- Artist: Alan B Herriot
- Year: 9 October 2026
- Type: Bronze
- Location: Glasgow, Scotland;

= Statue of Nelson Mandela, Glasgow =

The statue of Nelson Mandela is a large bronze sculpture of the former President of South Africa and anti-apartheid activist Nelson Mandela, located in Nelson Mandela Place in Glasgow, Scotland.

== Description ==
The Nelson Mandela statue in Glasgow is a public monument commemorating the South African anti-apartheid leader and former president Nelson Mandela. The statue is to be installed in Nelson Mandela Place, in Glasgow city centre.

Scottish sculptor Alan B Herriot was selected to create the statue following a competitive selection process in which five artists were shortlisted to produce a maquette. Herriot described his appointment as an honour and said the statue would be a source of "immense pride" for the city.

The project is overseen by the Nelson Mandela Scottish Memorial Foundation (NMSMF), which set a target unveiling date of 9 October. According to the foundation's chair, Brian Filling, who also serves as South Africa's honorary consul in Scotland, Herriot's design captures "the essence of Mandela’s struggle, his strength and resilience."
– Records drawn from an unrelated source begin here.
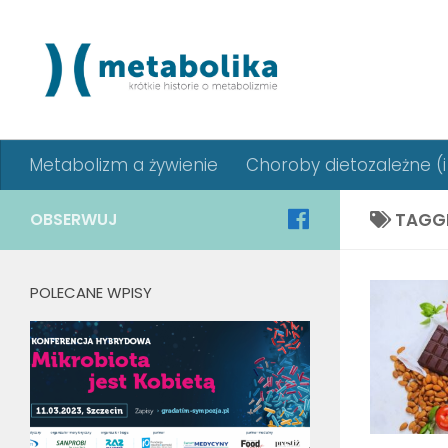
Metabolizm a żywienie
Choroby dietozależne (i 
OBSERWUJ
TAGG
POLECANE WPISY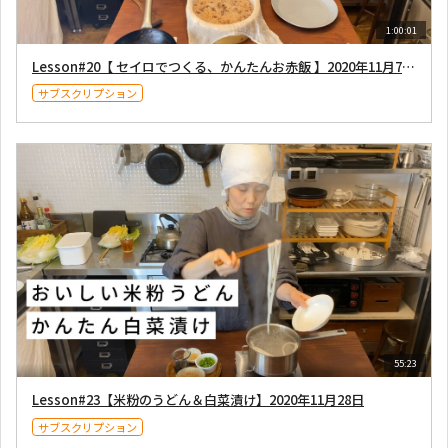
1:00:01
Lesson#20【 セイロでつくる、かんたんお赤飯 】2020年11月7日配信
サブスクリプション
55:23
Lesson#23【米粉のうどん＆白菜漬け】2020年11月28日
サブスクリプション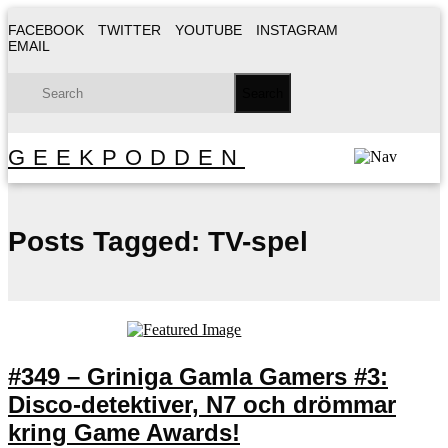
FACEBOOK
TWITTER
YOUTUBE
INSTAGRAM
EMAIL
GEEKPODDEN
Posts Tagged:
TV-spel
#349 – Griniga Gamla Gamers #3:
Disco-detektiver, N7 och drömmar
kring Game Awards!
Glasgow's Lord Provost, Jacqueline McLaren, stated that the statue would serve as a permanent tribute to Mandela's legacy and help preserve the lessons of the anti-apartheid movement for future generations.

== History ==
Glasgow holds a unique place in Nelson Mandela's international legacy. In 1981, the city became the first in the world to award Mandela the Freedom of the City, at a time when he remained imprisoned in South Africa for his role in the anti-apartheid struggle.

Mandela had been convicted in 1962 on charges including conspiring to commit acts of sabotage and guerrilla warfare and spent nearly 30 years in prison. In a symbolic act of solidarity, Glasgow City Council also renamed St George's Place — the location of South Africa's consulate-general to Nelson Mandela Place in 1981.

Following his release from prison in 1990, Mandela went on to become South Africa's first Black president. He visited Glasgow in 1993 to formally receive the Freedom of the City, addressing a crowd of approximately 10,000 people in George Square.

== Reactions ==
Former football manager Sir Alex Ferguson has publicly backed the campaign. Ferguson met Nelson Mandela on three occasions, including at Mandela's home on his 88th birthday. He has highlighted Mandela's lack of bitterness after 27 years of imprisonment, praised Glasgow's role in the anti-apartheid movement, and described Mandela as an example for the world to follow.